# The problem:
Could you return every line of the material that contains the word "left"?
------------------------------------
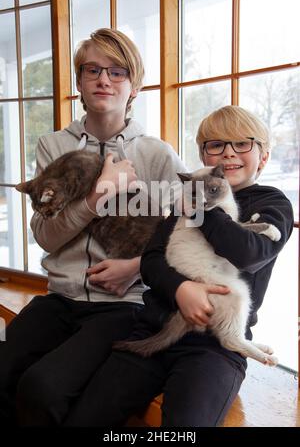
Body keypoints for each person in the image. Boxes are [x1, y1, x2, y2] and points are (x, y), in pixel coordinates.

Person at [62, 105, 294, 427]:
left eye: (242, 144)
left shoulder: (273, 203)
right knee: (87, 416)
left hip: (214, 346)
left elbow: (248, 253)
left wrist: (203, 204)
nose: (228, 154)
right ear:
------------------------------------
# Your solution:
left eye: (242, 144)
left shoulder: (273, 203)
left hip: (214, 346)
left elbow: (248, 253)
left wrist: (203, 204)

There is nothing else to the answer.